The girl’s parents, Jim and Eunice Moran, sat holding each other’s hands on a couch in the living room. They seemed devastated. A large black-and-white photograph in a steel frame—a portrait of Eunice Moran by Robert Mapplethorpe—leaned against the wall across from the couch. In the photograph Mrs. Moran was wearing a soft white wool turtleneck sweater, and she looked thoughtful and elegant. In real life she was haggard, her eyes red from crying.

The housekeeper, an older Irish woman, retired to the kitchen, her footsteps padding on the oak floor. Austen heard sounds of her weeping.
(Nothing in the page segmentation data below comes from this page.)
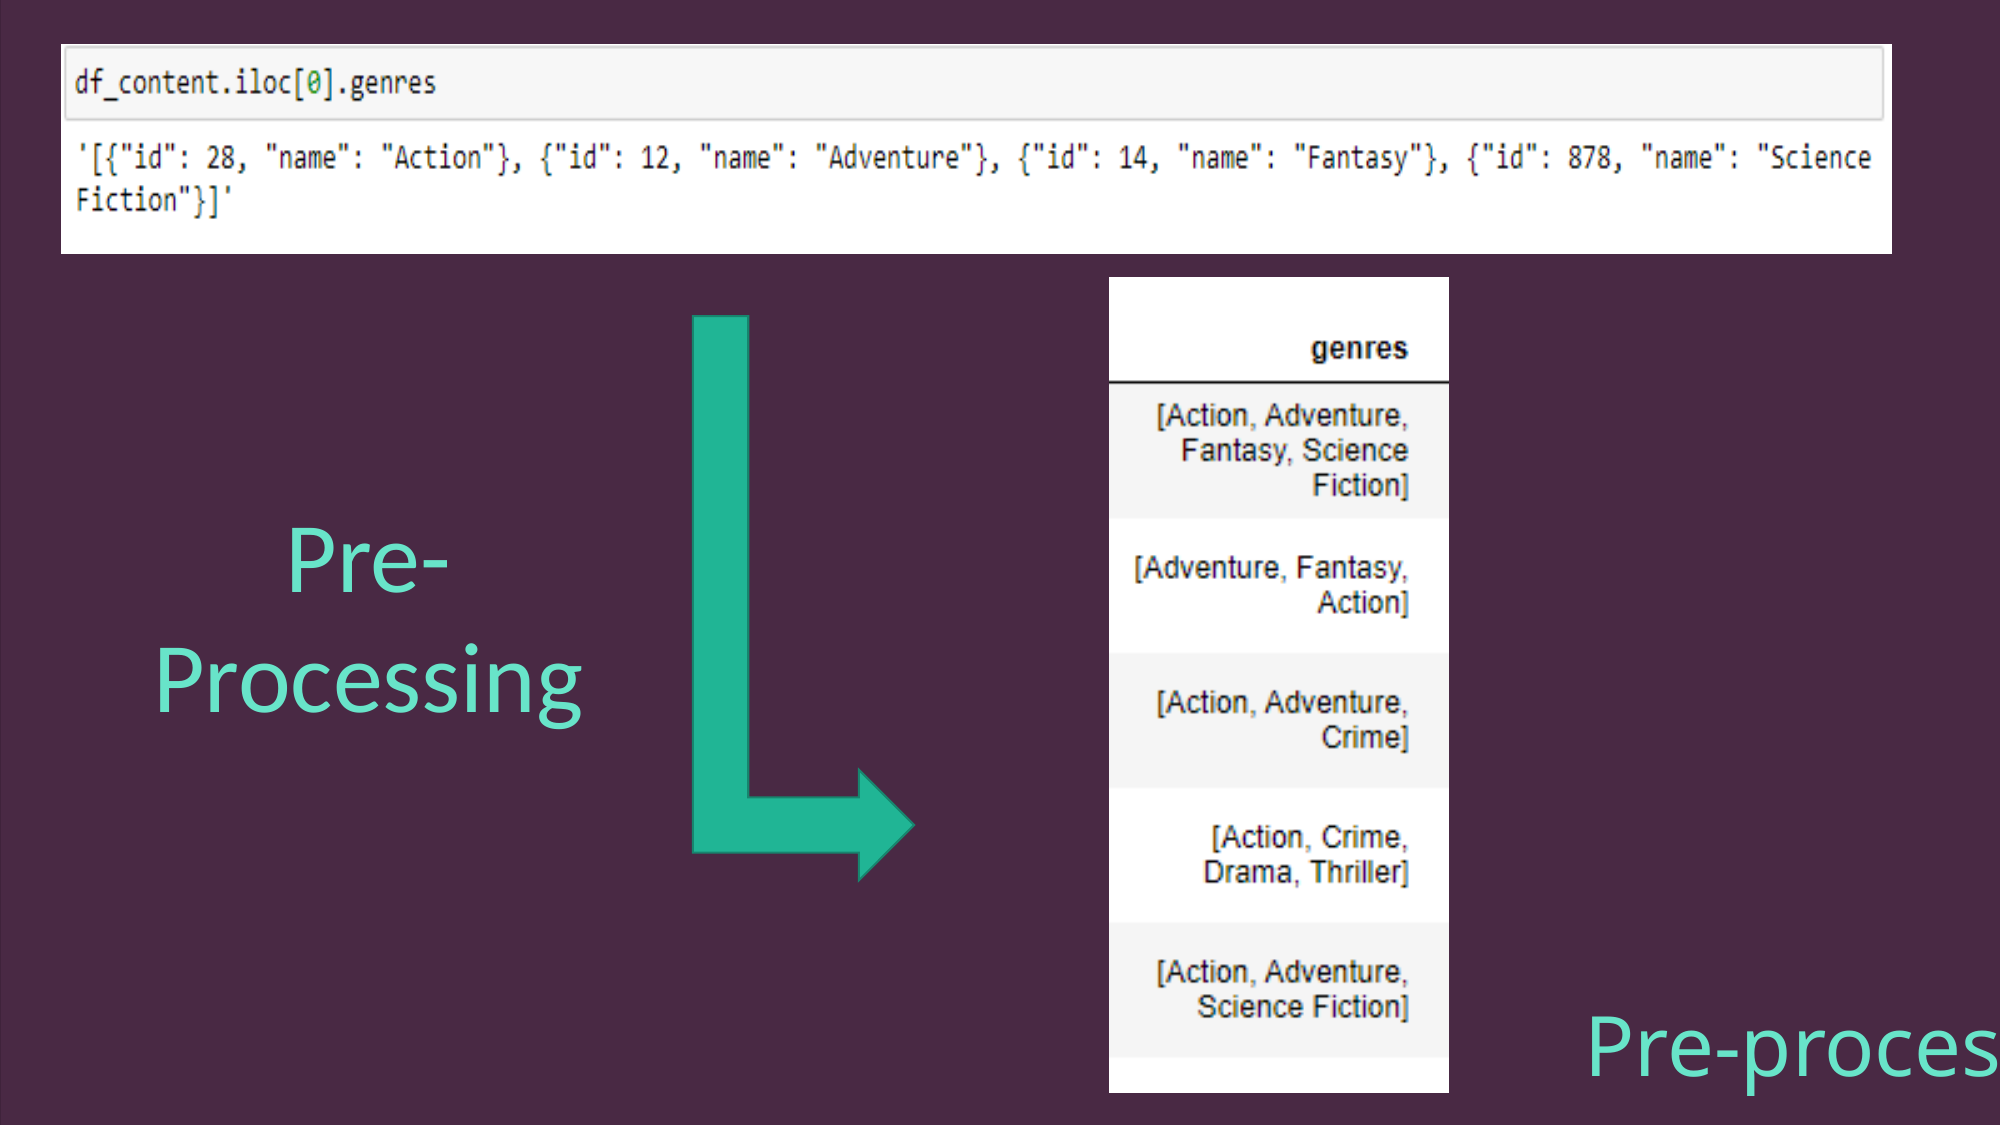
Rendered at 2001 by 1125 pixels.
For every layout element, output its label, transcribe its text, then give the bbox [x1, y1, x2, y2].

text_box [691, 315, 916, 883]
text_box Pre- Processing [61, 484, 676, 740]
picture [61, 44, 1892, 254]
picture [1109, 277, 1449, 1093]
text_box Pre-processing [1569, 985, 2000, 1101]
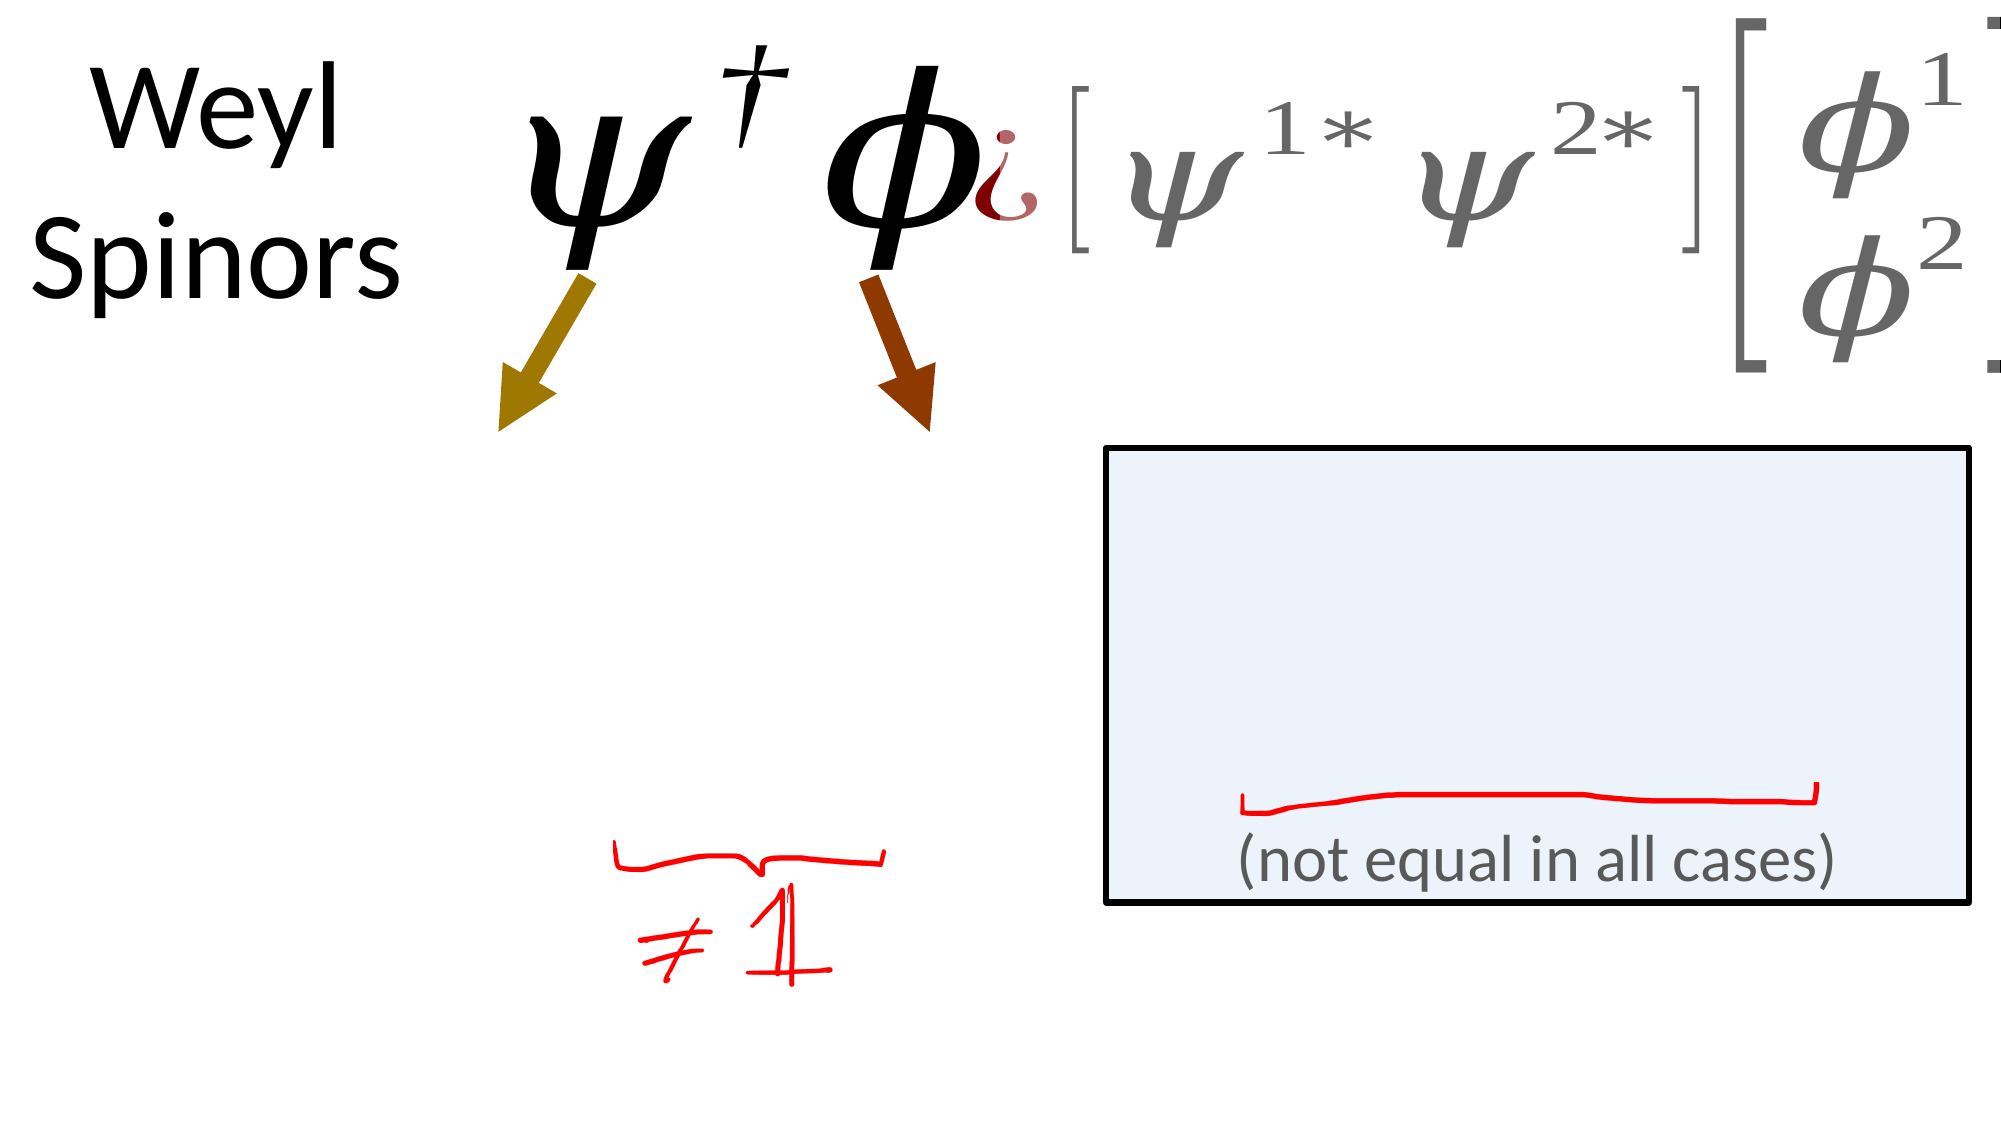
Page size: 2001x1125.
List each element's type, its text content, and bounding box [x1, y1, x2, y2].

text_box Weyl Spinors [14, 16, 419, 332]
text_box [498, 278, 930, 432]
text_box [968, 0, 2000, 413]
picture [613, 782, 1828, 996]
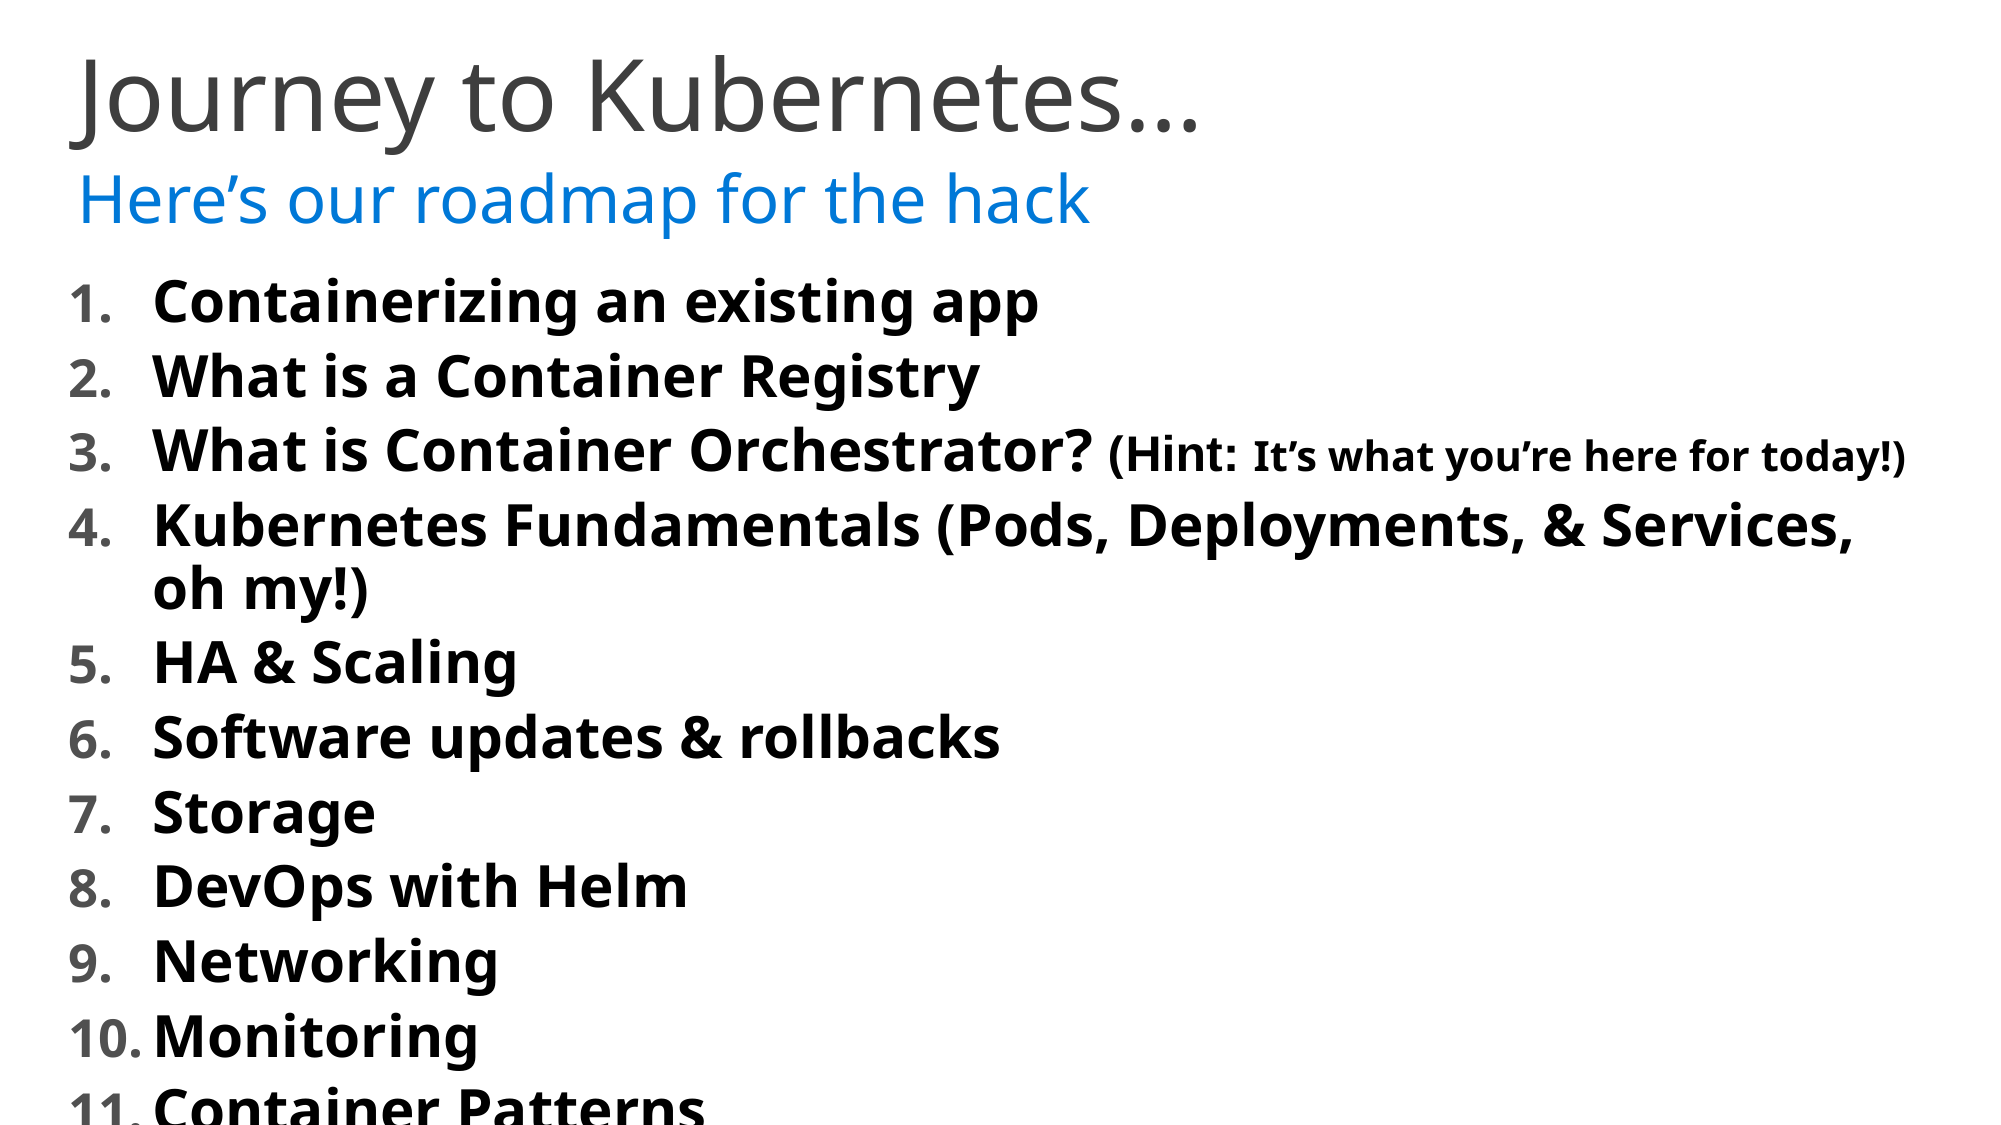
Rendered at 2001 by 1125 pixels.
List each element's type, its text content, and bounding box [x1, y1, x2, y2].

Austen knew that people who are in the throes of grief can have unpredictable reactions to an epidemiologist asking questions, and she very gently identified herself as a doctor with the Centers for Disease Control in Atlanta, working with the city medical examiner’s office. When Kate’s parents understood that Austen had been dispatched to New York to investigate the death of their daughter, they spoke freely with her. The conversation was difficult, because at times Jim and Eunice Moran lost their ability to speak. Kate had been an only child. The parents’ life stretched ahead of them into a future that was more empty than they could have imagined.

They knew there had been an autopsy—in a case of sudden unexpected death an autopsy is required by law, and they had been notified. Austen chose not to tell them that she had performed the autopsy. “Your daughter’s body was released to the funeral home an hour ago,” she said. “However, because of the risk of possible infection, the city has ordered a cremation. The funeral home was instructed to take universal biohazard precautions. I called them myself and spoke with them, and they know how to do that.”